6098 Sayılı Türk Borçlar Kanunu (TBK)'nda, konut ve çatılı iş yeri kira sözleşmelerinin sona erdirilmesi ve kiracının tahliyesine yönelik olarak başvurulabilecek birden fazla hukuki sebep öngörülmüştür. Kiracının tahliyesini sağlayan sebeplerden biri de, kiraya verenin ihtiyacı, Kanun'daki deyiş şekli ile gereksinimi sebebiyle kira sözleşmesinin sona erdirilmesi ve kiracının tahliyesidir. Söz konusu bu tahliye yolunu (ihtiyaç sebebiyle kiracının tahliyesi davası), yeni malikin ihtiyacı sebebiyle kiracının tahliyesi davası ile karıştırmamak gerekir. Nitekim bunlar birbirinden farklıdır.
Kiraya verenin ihtiyacı sebebiyle kiracının tahliyesi yolu TBK md.350/1-b.1'de düzenlenmiştir. TBK md.350/1-b.1'de "Kiraya veren, kira sözleşmesini; 1. Kiralananı kendisi, eşi, altsoyu, üstsoyu veya kanun gereği bakmakla yükümlü olduğu diğer kişiler için konut ya da işyeri gereksinimi sebebiyle kullanma zorunluluğu varsa,...belirli süreli sözleşmelerde sürenin sonunda, belirsiz süreli sözleşmelerde kiraya ilişkin genel hükümlere göre fesih dönemine ve fesih bildirimi için öngörülen sürelere uyularak belirlenecek tarihten başlayarak bir ay içinde açacağı dava ile sona erdirebilir." hükmüne yer verilmiştir.
İhtiyaç sebebiyle kiracının tahliyesi yoluna her kira sözleşmesi bakımından başvurulabilir mi?
İhtiyaç sebebiyle kiracının tahliyesi yoluna, yalnızca konut ve çatılı işyeri kira sözleşmeleri bakımından başvuruda bulunulabilir. Konut ve çatılı işyeri dışındaki kira sözleşmeleri bakımından ihtiyaç sebebiyle tahliye davası açılamaz.
İhtiyaç sebebiyle kiracının tahliyesi davası açmadan önce kiracıya ihtarname gönderilmesi şart mıdır?

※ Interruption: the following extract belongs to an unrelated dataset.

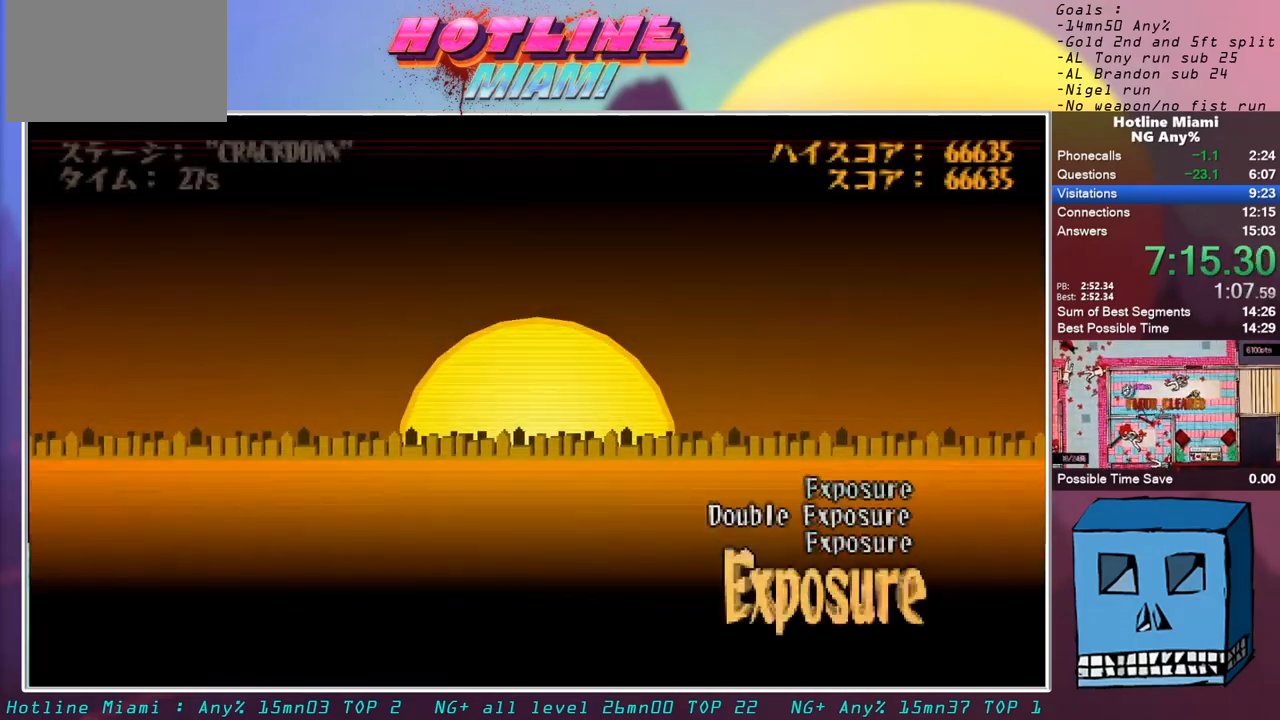
{"keys": [], "mouse": [], "events": []}
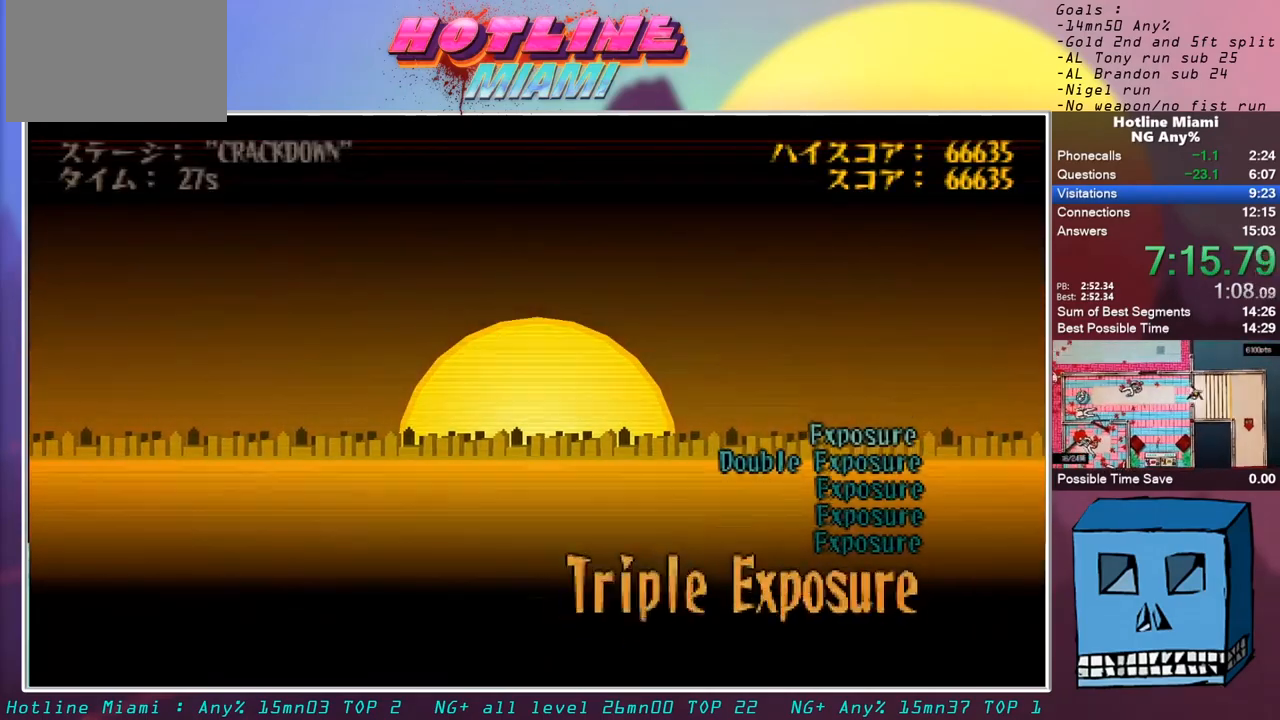
{"keys": [], "mouse": [], "events": []}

Hayır, şart değildir. İhtiyaç sebebiyle kiracının tahliyesi ve kira sözleşmesinin sona erdirilmesi için açılacak olan dava öncesinde, kiraya veren tarafından kiracıya ihtarname gönderme zorunluluğu bulunmamaktadır. Kanun maddesi, kiraya verenin ihtarname göndermesini dava şartı olarak saymamıştır. İhtiyaç sebebiyle kiracın tahliyesi davasını açmak için kanunda belirlenmiş olan süre şartına uyulması gereklidir.
İhtiyaç sebebiyle kiracının tahliyesi davası açmadan önce ihtarname gönderilmesi zorunlu olmamakla birlikte, ihtarname gönderimi ile davaya gerek kalmaksızın tarafların anlaşması yoluyla kira sözleşmesinin sona erdirilmesi ve kiralananın tahliyesi için anlaşma sağlanabilir. Ayrıca ihtiyaç sebebiyle kiracının tahliyesi davası açmadan ve dava açma süresi içerisinde iken kiraya verenin, kiracıya bu amaçla göndereceği ihtarname TBK md. 353 hükmü gereğince dava açma süresini -TBK md.350/1-b.1'de öngörülen dava açma sürelerine uyma zorunluluğunu ortadan kaldırarak- bu süreleri 1 yıl için uzatacaktır.
Kiraya veren hangi yakınları bakımından ihtiyaç sebebiyle tahliye davası yoluna başvurabilir?
TBK md.350/1-b.1 hükmüne göre kiraya veren kendisi, eşi, altsoyu(çocuklar ve torunlar, torunların çocukları ) üstsoyu (anne, baba, büyükanne, büyükbaba) için ihtiyaç sebebiyle kiracının tahliyesi yoluna başvurabilir. Ayrıca kiraya verenin kanunen bakmakla yükümlü olduğu başka kişiler de bulunmakta ise bu kişiler bakımından da ihtiyaç sebebiyle kiracının tahliyesi davası açılabilir.
Kanunen bakmakla yükümlü olmak deyimi 4271 sayılı Türk Medeni Kanunu (TMK) md.364'e göre belirlenir. TMK md.364/1-2'de "Herkes, yardım etmediği takdirde yoksulluğa düşecek olan üstsoyu ve altsoyu ile kardeşlerine nafaka vermekle yükümlüdür. Kardeşlerin nafaka yükümlülükleri, refah içinde bulunmalarına bağlıdır." hükmüne yer verilmiştir. Bu madde de kişinin yardım nafakası ödemekle yükümlü olduğu kişiler ve hangi şartlarda ödeneceği düzenlenmiştir. Örneğin kiraya verenin kanunen bakmakla yükümlü olduğu bir kardeşi bulunmakta ise bu kişinin ihtiyacının karşılanması sebebiyle ihtiyaç sebebiyle kiracının tahliyesi davası açabilir.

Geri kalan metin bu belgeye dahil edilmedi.